[Intel-gfx] [PATCH 5/5] drm/i915: Cancel non-persistent contexts on close

Wed Aug 7 14:33:51 UTC 2019

> -----Original Message-----
> From: Chris Wilson <chris at chris-wilson.co.uk>
> Sent: Wednesday, August 7, 2019 7:14 AM
> To: Bloomfield, Jon <jon.bloomfield at intel.com>; intel-
> gfx at lists.freedesktop.org
> Cc: Joonas Lahtinen <joonas.lahtinen at linux.intel.com>; Winiarski, Michal
> <michal.winiarski at intel.com>
> Subject: RE: [PATCH 5/5] drm/i915: Cancel non-persistent contexts on close
> 
> Quoting Bloomfield, Jon (2019-08-07 15:04:16)
> > Ok, so your concern is supporting non-persistence on older non-preempting,
> engine-reset capable, hardware. Why is that strictly required? Can't we simply
> make it dependent on the features needed to do it well, and if your hardware
> cannot, then the advice is not to disable hangcheck? I'm doubtful that anyone
> would attempt a HPC type workload on n IVB.
> 
> Our advice was not to disable hangcheck :)
> 
> With the cat out of the bag, my concern is dotting the Is and crossing
> the Ts. Fixing up the error handling path to the reset isn't all that
> bad. But I'm not going to advertise the persistence-parameter support
> unless we have a clean solution, and we can advise that compute
> workloads are better handled with new hardware.
> 
> > I'm not sure I understand your "survives hangcheck" idea. You mean instead
> of simply disabling hangcheck, just opt in to persistence and have that also
> prevent hangcheck? Isn't that the wrong way around, since persistence is what
> is happening today?
> 
> Persistence is the clear-and-present danger. I'm just trying to sketch a
> path for endless support, trying to ask myself questions such as: Is the
> persistence parameter still required? What other parameters make sense?
> Does anything less than CPU-esque isolation make sense? :)
> -Chris

I personally liked your persistence idea :-)

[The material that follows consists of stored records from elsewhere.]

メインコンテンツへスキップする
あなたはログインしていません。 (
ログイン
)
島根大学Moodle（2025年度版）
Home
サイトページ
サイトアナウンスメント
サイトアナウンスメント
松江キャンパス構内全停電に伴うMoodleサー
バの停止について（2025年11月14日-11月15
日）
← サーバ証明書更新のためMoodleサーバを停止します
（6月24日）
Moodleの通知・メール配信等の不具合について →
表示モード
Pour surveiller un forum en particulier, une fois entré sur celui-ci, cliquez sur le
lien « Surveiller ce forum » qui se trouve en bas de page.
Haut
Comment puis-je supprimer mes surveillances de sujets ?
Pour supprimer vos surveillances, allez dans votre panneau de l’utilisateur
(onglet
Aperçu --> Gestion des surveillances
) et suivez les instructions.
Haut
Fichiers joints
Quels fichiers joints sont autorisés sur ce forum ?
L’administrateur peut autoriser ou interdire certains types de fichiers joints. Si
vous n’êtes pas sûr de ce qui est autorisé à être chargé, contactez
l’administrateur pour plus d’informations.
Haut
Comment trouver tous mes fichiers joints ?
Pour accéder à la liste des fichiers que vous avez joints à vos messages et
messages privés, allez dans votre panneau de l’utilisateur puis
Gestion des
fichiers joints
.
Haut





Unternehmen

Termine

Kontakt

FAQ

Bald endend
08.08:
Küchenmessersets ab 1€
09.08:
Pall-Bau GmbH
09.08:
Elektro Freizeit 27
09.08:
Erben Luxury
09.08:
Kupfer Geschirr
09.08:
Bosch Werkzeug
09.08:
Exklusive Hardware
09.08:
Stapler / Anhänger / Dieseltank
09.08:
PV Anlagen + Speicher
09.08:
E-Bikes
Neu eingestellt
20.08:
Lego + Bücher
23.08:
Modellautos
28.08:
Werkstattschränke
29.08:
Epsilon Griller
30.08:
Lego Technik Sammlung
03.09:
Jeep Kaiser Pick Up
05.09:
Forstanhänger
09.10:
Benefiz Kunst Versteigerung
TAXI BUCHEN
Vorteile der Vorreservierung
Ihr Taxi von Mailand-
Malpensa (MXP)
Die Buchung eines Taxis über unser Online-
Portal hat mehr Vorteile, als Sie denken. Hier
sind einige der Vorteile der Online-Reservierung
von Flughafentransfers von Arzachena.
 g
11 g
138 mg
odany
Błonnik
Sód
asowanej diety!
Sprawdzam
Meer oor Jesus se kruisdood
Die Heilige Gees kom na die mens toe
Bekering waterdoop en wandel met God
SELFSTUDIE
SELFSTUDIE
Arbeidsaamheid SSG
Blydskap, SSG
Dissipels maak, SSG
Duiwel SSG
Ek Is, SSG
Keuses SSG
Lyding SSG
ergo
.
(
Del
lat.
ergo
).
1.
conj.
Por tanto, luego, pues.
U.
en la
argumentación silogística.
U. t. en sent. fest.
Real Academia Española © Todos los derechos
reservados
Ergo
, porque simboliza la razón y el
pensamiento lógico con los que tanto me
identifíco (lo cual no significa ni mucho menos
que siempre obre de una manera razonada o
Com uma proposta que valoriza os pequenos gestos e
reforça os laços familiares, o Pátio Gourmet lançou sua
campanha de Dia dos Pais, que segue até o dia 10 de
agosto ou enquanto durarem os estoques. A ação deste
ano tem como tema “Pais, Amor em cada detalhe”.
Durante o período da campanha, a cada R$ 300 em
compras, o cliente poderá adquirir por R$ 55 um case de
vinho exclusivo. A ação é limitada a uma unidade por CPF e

Isolation doesn't really solve the problem in this case. So, customer enables isolation for a HPC workload. That workload hangs, and user hits ctrl-C. We still have a hung workload and the next job in the queue still can't run.

Also, Isolation is kind of meaningless when there is only one engine that's capable of running your workload. On Gen9, pretty much every type of workload requires some RCS involvement, and RCS is where the compute workloads need to run. So isolation hasn't helped us.

I'd settle for umd opting in to non-persistence and not providing the automatic association with hangcheck. That at least ensures well behaved umd's don't kill the system.

We didn't explore the idea of terminating orphaned contexts though (where none of their resources are referenced by any other contexts). Is there a reason why this is not feasible? In the case of compute (certainly HPC) workloads, there would be no compositor taking the output so this might be a solution.

Jon